The British Chargé (Campbell) to the Acting Secretary of State

Dear Ed: You will remember that on August 3rd you asked me to send a special personal message from you to Mr. Eden to say that, though at a Plenary Session of the United States and the United Kingdom Delegations on Petroleum the previous day you had found it necessary to take a firm stand in respect of one of our proposals, you wished him to know that you remained as hitherto the friend of Great Britain and the standard-bearer of cooperation between our two countries. With all the great problems which our two countries had to surmount together, you had felt that we should keep on the hill-top, but that we had dropped below it.

I duly sent a message on these lines and I have now received from Mr. Eden a message, the text of which I attach.

Yours ever

Ronald I. Campbell
[Enclosure]

Telegram From the British Secretary of State for Foreign Affairs (Eden)

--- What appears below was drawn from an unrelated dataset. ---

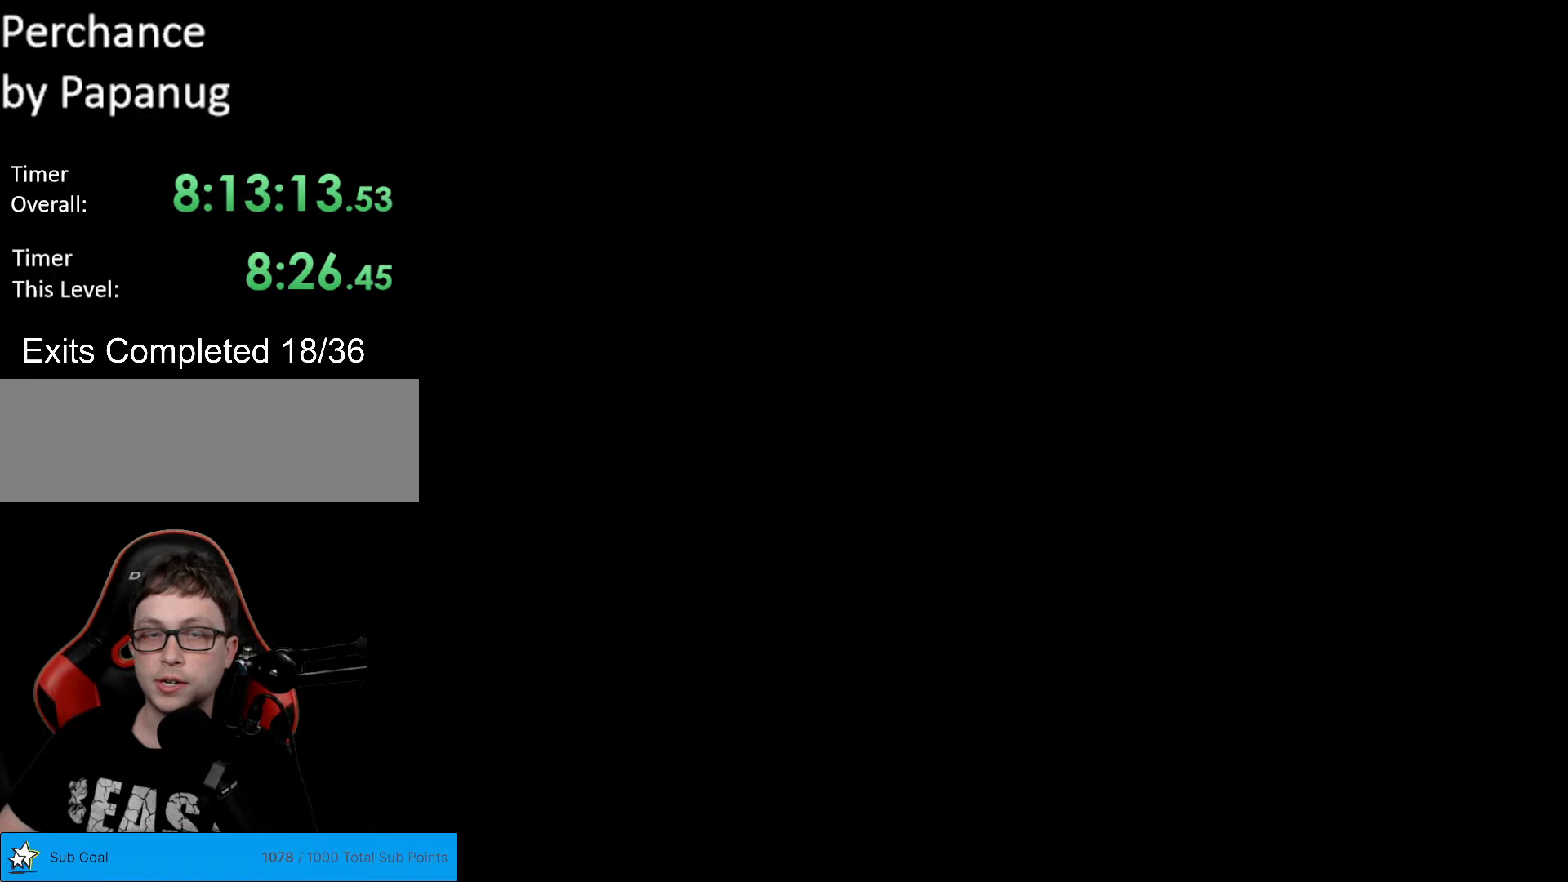
{"buttons": ["B", "Y", "DPAD_RIGHT"], "events": [[175, "B", "down"], [437, "DPAD_RIGHT", "down"]]}
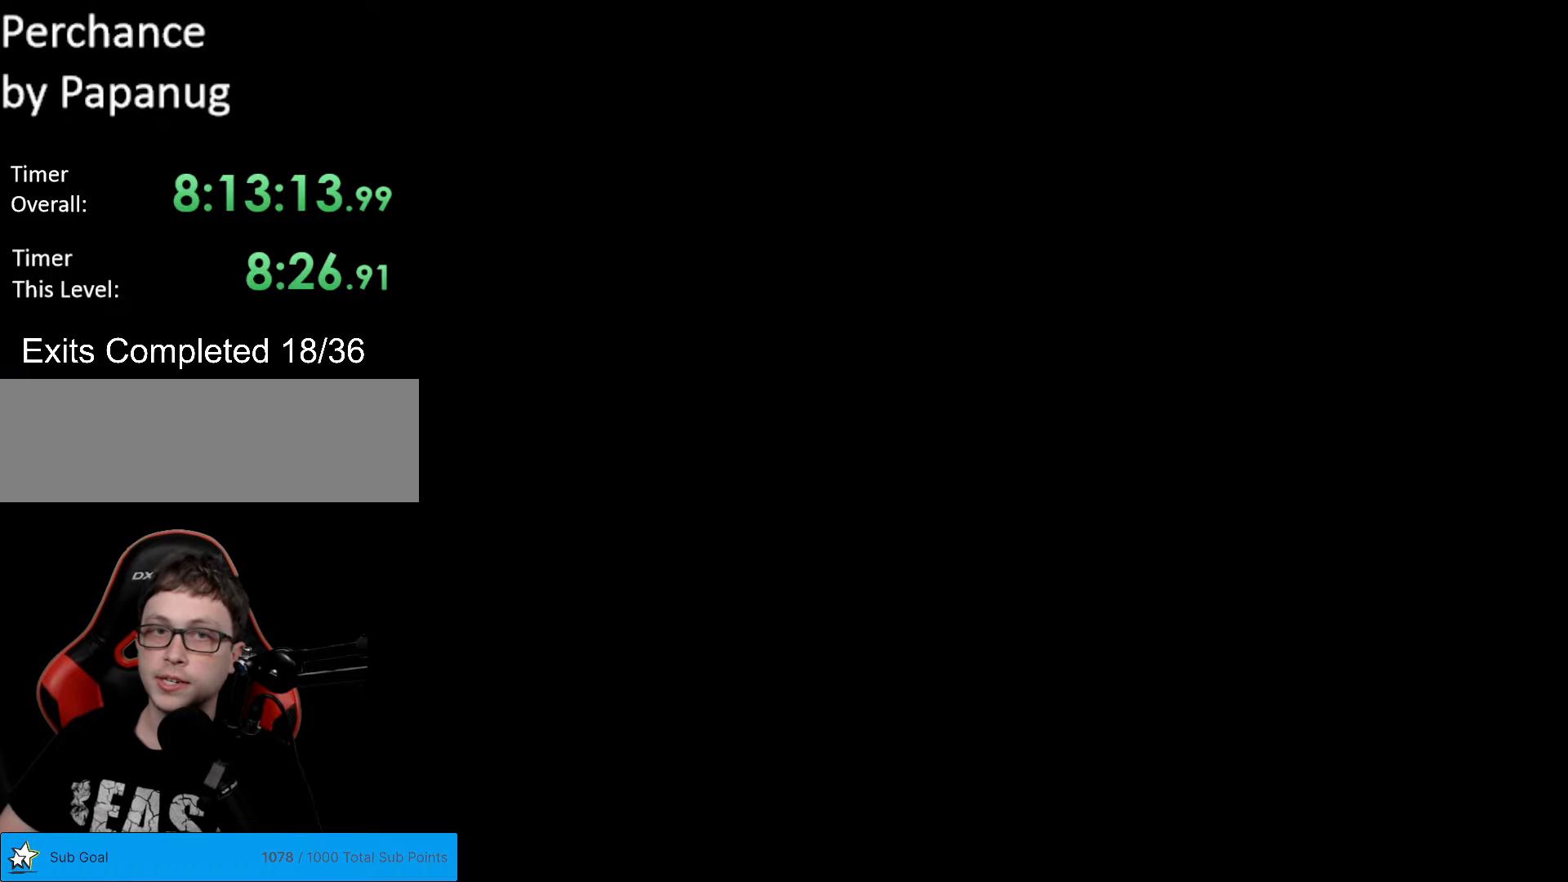
{"buttons": ["B", "Y", "DPAD_RIGHT"], "events": []}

“Please thank Stettinius and tell him that my ears are always very open to anything he has to say to me. I want to help him and his country as he has often helped us and mine.

2.
We are greatly relieved to have reached an agreement over oil, and I am very hopeful that the Commission we have set up will eliminate quietly a great many troubles connected with oil in the past.
3.
The team I have now sent him for talks on future world organisation is led by a seasoned mountaineer who, while he cuts steps will have the summit in mind.”34
  1. Sir Alexander Cadogan, Permanent Under Secretary of State for Foreign Affairs, was the head of the British delegation for the First Phase of the Washington Conversations on International Organization at Dumbarton Oaks, August 21–September 28, 1944; see vol. i , section entitled “Preliminaries to the establishment of an international organization for the maintenance of international peace and security,” part II.